The contrast from her demeanor for the past few months was startling. I expected her to at least talk to me, given that she'd called to tell me, but I didn't expect this at all. I wrapped my arms around her while she cried and held the box precariously with one hand, hoping I didn't spill it.

"God, what if we lose her?" she asked, sniffling and pulling away. I didn't have an answer for her. Gran wasn't a spring chicken anymore. One day she would die and we would have to say goodbye. It was the natural way of things. No one wants their loved one to die, but everyone knows it's inevitable.

"I don't know, Cease." I patted her back and stepped away. "Where's Poppop?" I looked around not knowing what to expect. His life partner of more than fifty years had just suffered a major medical episode. Who knew what sort of mental state he was in.

"Uh, he's in the room. I came out here to wait for you. I can show you back." She gestured and started walking and I followed her. Right now it seemed her biggest concern was our grandparents, which was mine too. I didn't want to upset the delicate balance of things by bringing up our argument, so I kept my thoughts to myself.

She led me to a tiny room shrouded in curtains. There was no privacy at all. We could hear people talking in curtained rooms on either side of the one we were in, where Gran lay in bed hooked to monitors and tubes and Poppop sat in the corner of the room with his face buried in his palms, elbows on his knees. They both looked frail in here, smaller and helpless. I hated seeing them like this.

"Poppop," Cici said, and our grandfather looked up.

"Oh good, Beck. You're here..." He moved to stand but I rushed to his side and put a hand on his shoulder.

"Don't get up. I can sit by you." I reached for the second and only other chair in the room and positioned it next to his, but I offered it to Cici, who waved me off. She paced at the foot of Gran's bed and chewed a fingernail. "How's she doing? What happened?" I rested my box of memories on my knee as I listened to the hum and whir of the machines. A steady rhythmic beeping accompanied the noises, comforting us. Her heart was beating strongly.

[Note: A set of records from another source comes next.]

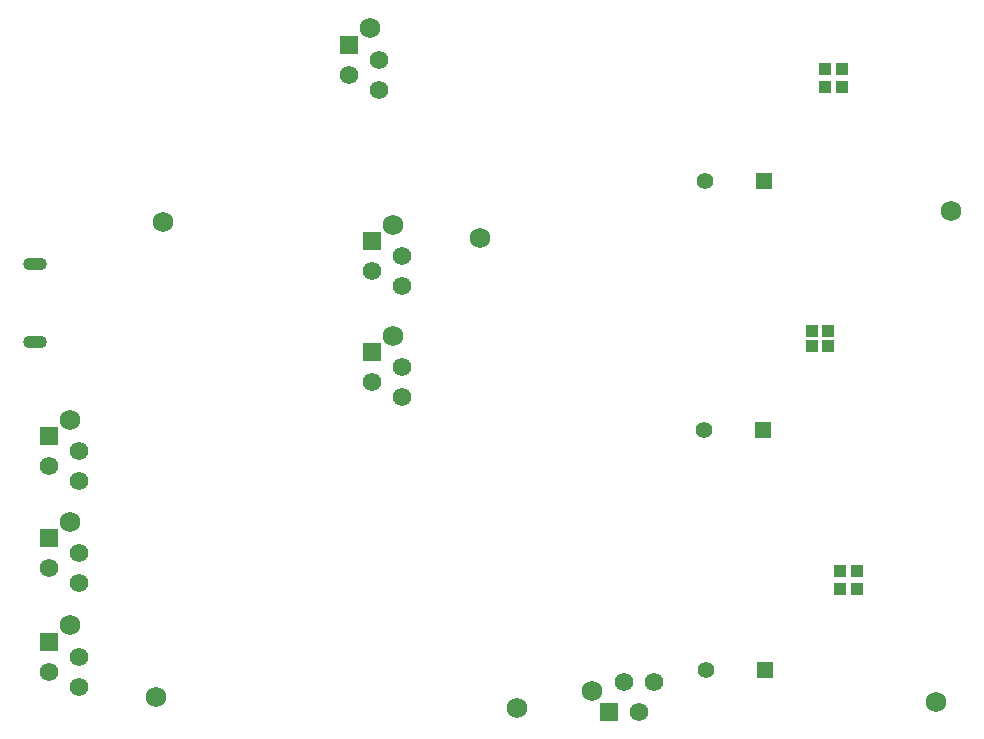
<source format=gbs>
G04*
G04 #@! TF.GenerationSoftware,Altium Limited,Altium Designer,21.9.1 (22)*
G04*
G04 Layer_Color=16711935*
%FSLAX42Y42*%
%MOMM*%
G71*
G04*
G04 #@! TF.SameCoordinates,B3A7D64E-7091-44AA-A069-5FD8CBDAA8E7*
G04*
G04*
G04 #@! TF.FilePolarity,Negative*
G04*
G01*
G75*
%ADD45R,1.00X1.10*%
%ADD54O,2.00X1.10*%
%ADD55C,1.73*%
%ADD56R,1.56X1.56*%
%ADD57C,1.56*%
%ADD58C,1.75*%
%ADD59C,1.40*%
%ADD60R,1.40X1.40*%
%ADD61R,1.56X1.56*%
D45*
X9646Y4305D02*
D03*
X9506D02*
D03*
X9404Y6337D02*
D03*
X9264D02*
D03*
X9519Y8560D02*
D03*
X9379D02*
D03*
X9646Y4153D02*
D03*
X9506D02*
D03*
X9404Y6210D02*
D03*
X9264D02*
D03*
X9519Y8407D02*
D03*
X9379D02*
D03*
D54*
X2689Y6906D02*
D03*
Y6246D02*
D03*
D55*
X6452Y7125D02*
D03*
X10312Y3200D02*
D03*
X10439Y7353D02*
D03*
X6769Y3150D02*
D03*
X3772Y7264D02*
D03*
X3708Y3238D02*
D03*
D56*
X5347Y8763D02*
D03*
X5537Y6160D02*
D03*
Y7099D02*
D03*
X2807Y5448D02*
D03*
Y3708D02*
D03*
X2805Y4584D02*
D03*
D57*
X5601Y8636D02*
D03*
X5347Y8509D02*
D03*
X5601Y8382D02*
D03*
X5791Y6033D02*
D03*
X5537Y5906D02*
D03*
X5791Y5778D02*
D03*
Y6718D02*
D03*
X5537Y6845D02*
D03*
X5791Y6972D02*
D03*
X7671Y3365D02*
D03*
X7798Y3111D02*
D03*
X7925Y3365D02*
D03*
X3061Y5321D02*
D03*
X2807Y5194D02*
D03*
X3061Y5067D02*
D03*
Y3327D02*
D03*
X2807Y3454D02*
D03*
X3061Y3581D02*
D03*
X3058Y4203D02*
D03*
X2805Y4330D02*
D03*
X3058Y4457D02*
D03*
D58*
X5527Y8903D02*
D03*
X5717Y6299D02*
D03*
Y7239D02*
D03*
X7404Y3292D02*
D03*
X2987Y5588D02*
D03*
Y3848D02*
D03*
X2984Y4724D02*
D03*
D59*
X8361Y7607D02*
D03*
X8365Y3467D02*
D03*
X8348Y5499D02*
D03*
D60*
X8861Y7607D02*
D03*
X8865Y3467D02*
D03*
X8848Y5499D02*
D03*
D61*
X7544Y3111D02*
D03*
M02*

</source>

"She had a headache all day and we didn't know what it was... She wanted a nap but I didn't feel right so I called her nurse and now we're here. They say it's a stroke, but they hope they've stopped it in time." Poppop stared at Gran with wide eyes that had seen better days. He looked forlorn and I imagined it would hurt deeply watching your life partner suffer like this.

"She's in the best place possible. Bellevue is the biggest hospital in the city. They'll take care of her, Poppop." I patted his knee and he nodded at the box.